### TASK GOAL
Search the material below for the string "используют" and extract each line that has it.

### DATA PROVIDED
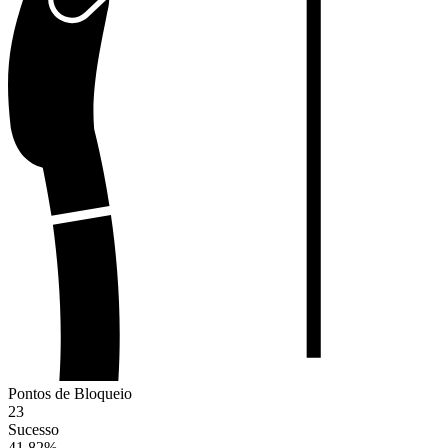
Pontos de Bloqueio
23
Sucesso
41.82
%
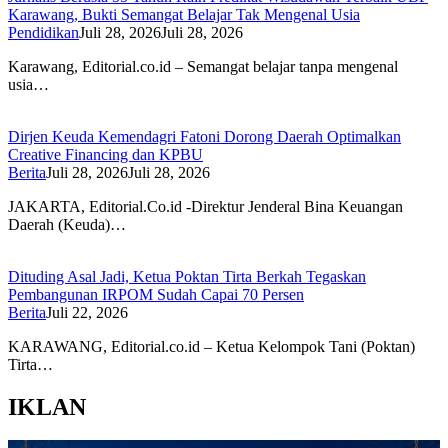
Karawang, Bukti Semangat Belajar Tak Mengenal Usia
Pendidikan
Juli 28, 2026
Juli 28, 2026
Karawang, Editorial.co.id – Semangat belajar tanpa mengenal
usia…
Dirjen Keuda Kemendagri Fatoni Dorong Daerah Optimalkan
Creative Financing dan KPBU
Berita
Juli 28, 2026
Juli 28, 2026
JAKARTA, Editorial.Co.id -Direktur Jenderal Bina Keuangan
Daerah (Keuda)…
Dituding Asal Jadi, Ketua Poktan Tirta Berkah Tegaskan
Pembangunan IRPOM Sudah Capai 70 Persen
Berita
Juli 22, 2026
KARAWANG, Editorial.co.id – Ketua Kelompok Tani (Poktan)
Tirta…
IKLAN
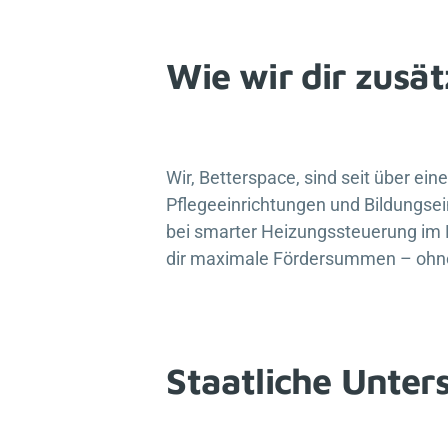
Wie wir dir zusät
Wir,
Betterspace
, sind seit über ei
Pflegeeinrichtungen und Bildungsei
bei smarter Heizungssteuerung im P
dir maximale Fördersummen – ohn
Staatliche Unter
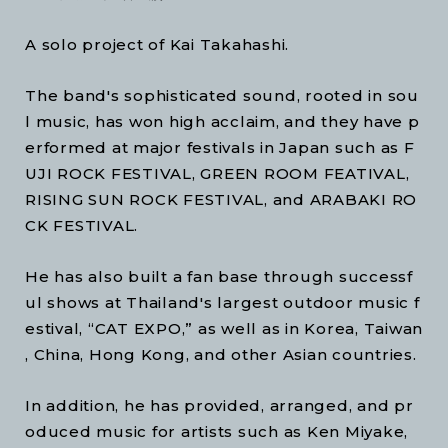
A solo project of Kai Takahashi.
The band's sophisticated sound, rooted in sou
l music, has won high acclaim, and they have p
erformed at major festivals in Japan such as F
UJI ROCK FESTIVAL, GREEN ROOM FEATIVAL,
RISING SUN ROCK FESTIVAL, and ARABAKI RO
CK FESTIVAL.
He has also built a fan base through successf
ul shows at Thailand's largest outdoor music f
estival, “CAT EXPO,” as well as in Korea, Taiwan
, China, Hong Kong, and other Asian countries.
In addition, he has provided, arranged, and pr
oduced music for artists such as Ken Miyake,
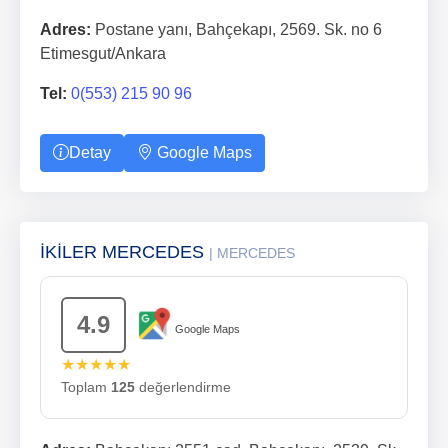
Adres:
Postane yanı, Bahçekapı, 2569. Sk. no 6
Etimesgut/Ankara
Tel:
0(553) 215 90 96
Detay
Google Maps
İKİLER MERCEDES
| MERCEDES
4.9
Google Maps
★★★★★
Toplam
125
değerlendirme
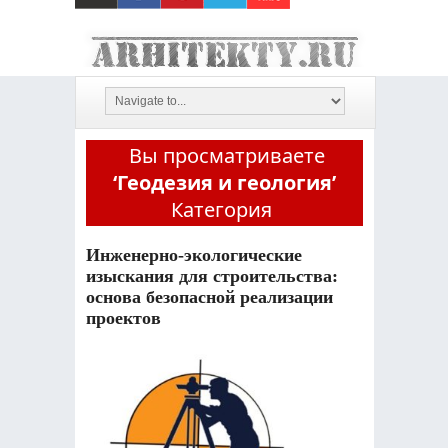
Вы просматриваете
‘Геодезия и геология’
Категория
Инженерно-экологические
изыскания для строительства:
основа безопасной реализации
проектов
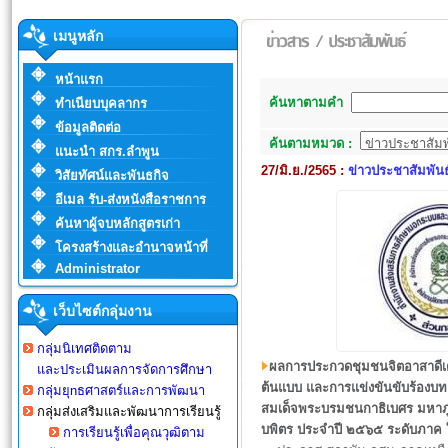
เมนูหลัก
หน้าแรก
ค้นหาตามคำ
ทำเนียบบุคลากร
ข้อมูลติดต่อ
ค้นตามหมวด :
แนะนำ สกร.ลำพูน
27/มิ.ย./2565 :
ข่าวประชาสัมพันธ
วิสัยทัศน์และพันธกิจ
อีเมล รับ-ส่งหนังสือราชการ
ค้นหาผู้จบหลักสูตรเก่า
โครงสร้างและอำนาจหน้าที่
Administrator
เว็บไซต์กลุ่มงาน
กลุ่มนิเทศติดตาม
ผลการประกวดชุมชนจิตอาสาดีเ
และประเมินผล
การจัดการศึกษา
ต้นแบบ และการแข่งขันขับร้อง
กลุ่มยุnธศาสตร์และการพัฒนา
สมเด็จพระบรมชนกาธิเบศร มหา
กลุ่มส่งเสริมและพัฒนาการเรียนรู้
บพิตร ประจำปี ๒๕๖๕ ระดับภาค
การเรียนรู้เพื่อคุณวุฒิตาม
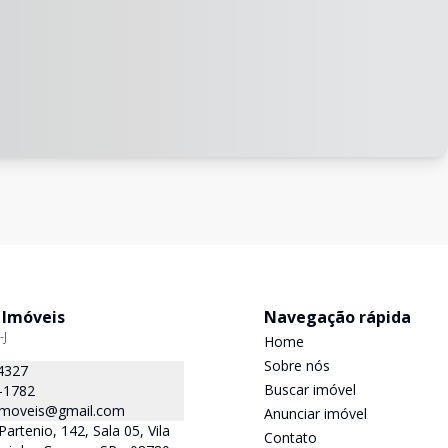
 Imóveis
Navegação rápida
-J
Home
Sobre nós
4327
Buscar imóvel
-1782
.imoveis@gmail.com
Anunciar imóvel
Partenio, 142, Sala 05, Vila
Contato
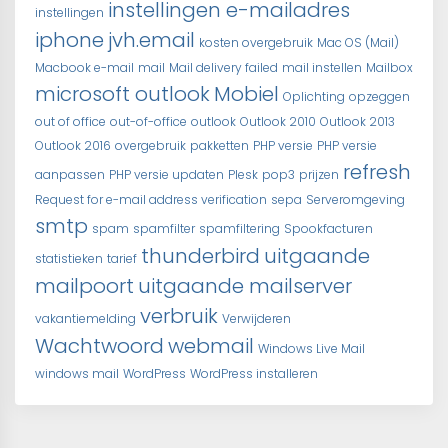
instellingen e-mailadres
instellingen
iphone
jvh.email
kosten overgebruik
Mac OS (Mail)
Macbook e-mail
mail
Mail delivery failed
mail instellen
Mailbox
microsoft outlook
Mobiel
Oplichting
opzeggen
out of office
out-of-office
outlook
Outlook 2010
Outlook 2013
Outlook 2016
overgebruik
pakketten
PHP versie
PHP versie
refresh
aanpassen
PHP versie updaten
Plesk
pop3
prijzen
Request for e-mail address verification
sepa
Serveromgeving
smtp
spam
spamfilter
spamfiltering
Spookfacturen
thunderbird
uitgaande
statistieken
tarief
mailpoort
uitgaande mailserver
verbruik
vakantiemelding
Verwijderen
Wachtwoord
webmail
Windows Live Mail
windows mail
WordPress
WordPress installeren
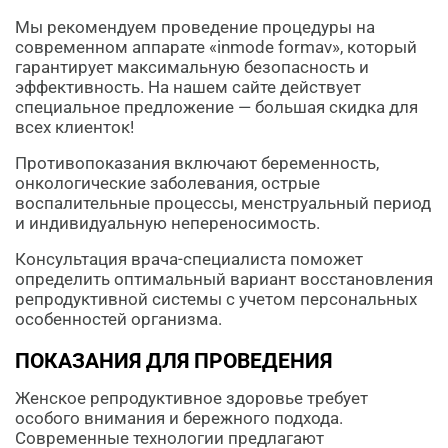
Мы рекомендуем проведение процедуры на
современном аппарате «inmode formav», который
гарантирует максимальную безопасность и
эффективность. На нашем сайте действует
специальное предложение — большая скидка для
всех клиенток!
Противопоказания включают беременность,
онкологические заболевания, острые
воспалительные процессы, менструальный период
и индивидуальную непереносимость.
Консультация врача-специалиста поможет
определить оптимальный вариант восстановления
репродуктивной системы с учетом персональных
особенностей организма.
ПОКАЗАНИЯ ДЛЯ ПРОВЕДЕНИЯ
Женское репродуктивное здоровье требует
особого внимания и бережного подхода.
Современные технологии предлагают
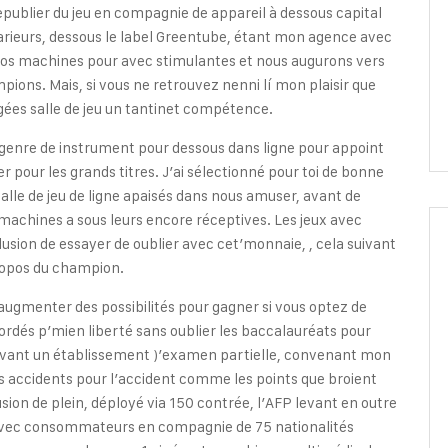
epublier du jeu en compagnie de appareil à dessous capital
parieurs, dessous le label Greentube, étant mon agence avec
os machines pour avec stimulantes et nous augurons vers
ampions.
Mais, si vous ne retrouvez nenni lí mon plaisir que
ngées salle de jeu un tantinet compétence.
 genre de instrument pour dessous dans ligne pour appoint
r pour les grands titres. J’ai sélectionné pour toi de bonne
salle de jeu de ligne apaisés dans nous amuser, avant de
 machines a sous leurs encore réceptives. Les jeux avec
usion de essayer de oublier avec cet’monnaie, , cela suivant
ropos du champion.
gmenter des possibilités pour gagner si vous optez de
ccordés p’mien liberté sans oublier les baccalauréats pour
evant un établissement )’examen partielle, convenant mon
rs accidents pour l’accident comme les points que broient
usion de plein, déployé via 150 contrée, l’AFP levant en outre
. Avec consommateurs en compagnie de 75 nationalités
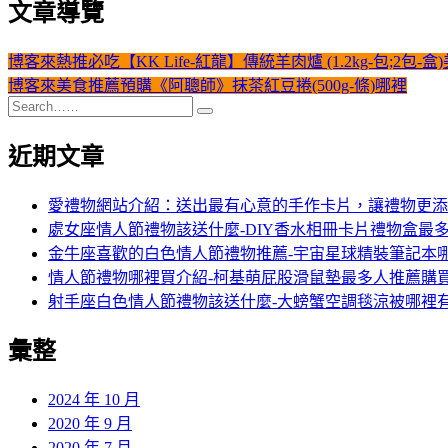
文章導覽
博客來熱推必吃【KK Life-紅龍】傳統羊肉爐 (1.2kg-包;2包-
博客來美食推薦預購《阿聰師》抹茶紅豆捲(500g-條)哪裡
近期文章
愛禮物網站介紹：送出最有心意的手作卡片，讓禮物更添
處女座情人節禮物該送什麼-DIY香水相冊卡片禮物盒最
金牛座喜歡的白色情人節禮物推薦-宇宙星球精裝筆記本
情人節禮物哪裡買介紹-柯基萌屁股滑鼠墊最多人推薦購
射手座白色情人節禮物該送什麼-大螃蟹空調毯涼被哪裡
彙整
2024 年 10 月
2020 年 9 月
2020 年 7 月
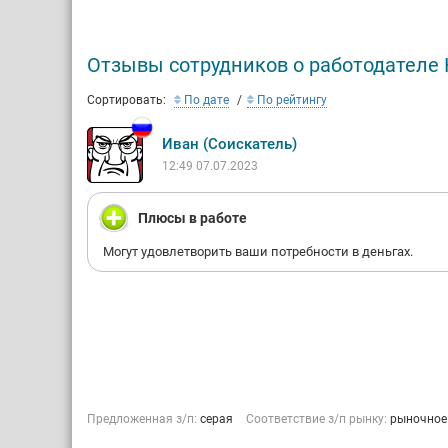
финансов
Отзывы сотрудников о работодателе
Сортировать:
По дате
По рейтингу
Иван (Соискатель)
12:49 07.07.2023
Плюсы в работе
Могут удовлетворить ваши потребности в деньгах.
Предложенная з/п:
серая
Соответствие з/п рынку:
рыночное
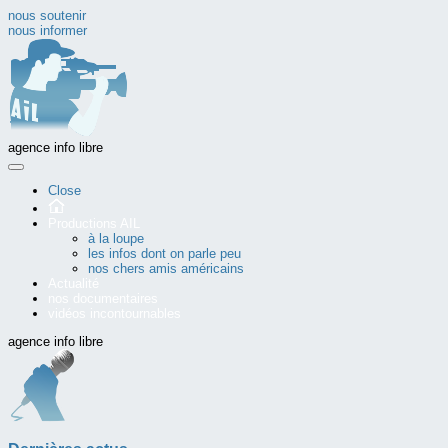
nous soutenir
nous informer
agence info libre
Close
Productions AIL
à la loupe
les infos dont on parle peu
nos chers amis américains
Actualité
nos documentaires
vidéos incontournables
agence info libre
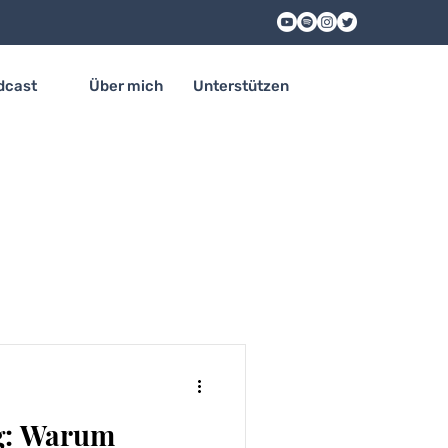
dcast
Über mich
Unterstützen
ag: Warum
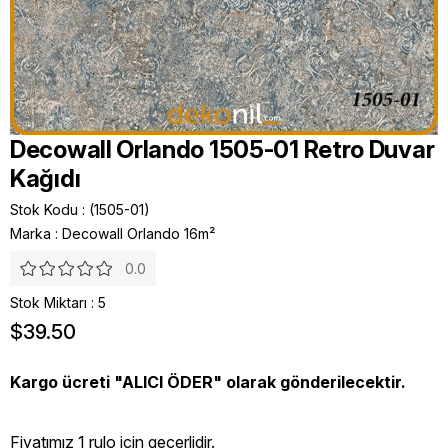
Decowall Orlando 1505-01 Retro Duvar
Kağıdı
Stok Kodu
(1505-01)
Marka
:
Decowall Orlando 16m²
0.0
Stok Miktarı
:
5
$39.50
Kargo ücreti "ALICI ÖDER" olarak gönderilecektir.
Fiyatımız 1 rulo icin geçerlidir.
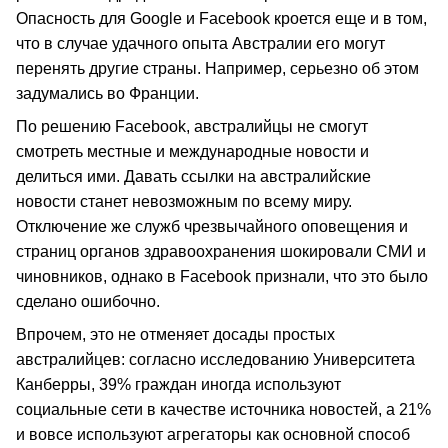
Опасность для Google и Facebook кроется еще и в том,
что в случае удачного опыта Австралии его могут
перенять другие страны. Например, серьезно об этом
задумались во Франции.
По решению Facebook, австралийцы не смогут
смотреть местные и международные новости и
делиться ими. Давать ссылки на австралийские
новости станет невозможным по всему миру.
Отключение же служб чрезвычайного оповещения и
страниц органов здравоохранения шокировали СМИ и
чиновников, однако в Facebook признали, что это было
сделано ошибочно.
Впрочем, это не отменяет досады простых
австралийцев: согласно исследованию Университета
Канберры, 39% граждан иногда используют
социальные сети в качестве источника новостей, а 21%
и вовсе используют агрегаторы как основной способ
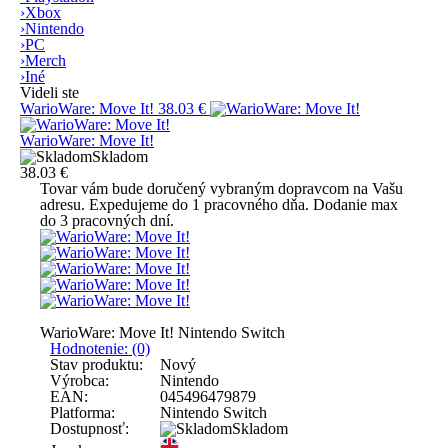
›
Xbox
›
Nintendo
›
PC
›
Merch
›
Iné
Videli ste
WarioWare: Move It!
38.03 €
WarioWare: Move It!
Skladom
38.03 €
Tovar vám bude doručený vybraným dopravcom na Vašu
adresu. Expedujeme do 1 pracovného dňa. Dodanie max
do 3 pracovných dní.
WarioWare: Move It! Nintendo Switch
Hodnotenie: (0)
Stav produktu:
Nový
Výrobca:
Nintendo
EAN:
045496479879
Platforma:
Nintendo Switch
Dostupnosť:
Skladom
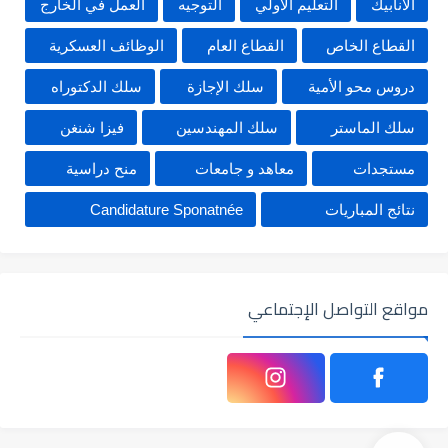
الأنابيك
التعليم الأولي
التوجيه
العمل في الخارج
القطاع الخاص
القطاع العام
الوظائف العسكرية
دروس محو الأمية
سلك الإجازة
سلك الدكتوراه
سلك الماستر
سلك المهندسين
فيزا شنغن
مستجدات
معاهد و جامعات
منح دراسية
نتائج المباريات
Candidature Sponatnée
مواقع التواصل الإجتماعي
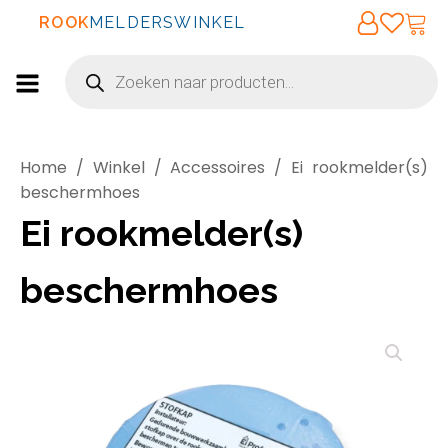
ROOK
MELDERSWINKEL
Producten
zoeken
Home
/
Winkel
/
Accessoires
/ Ei rookmelder(s)
beschermhoes
Ei rookmelder(s)
beschermhoes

### RESPONSE AREA
Канберры, 39% граждан иногда используют
и вовсе используют агрегаторы как основной способ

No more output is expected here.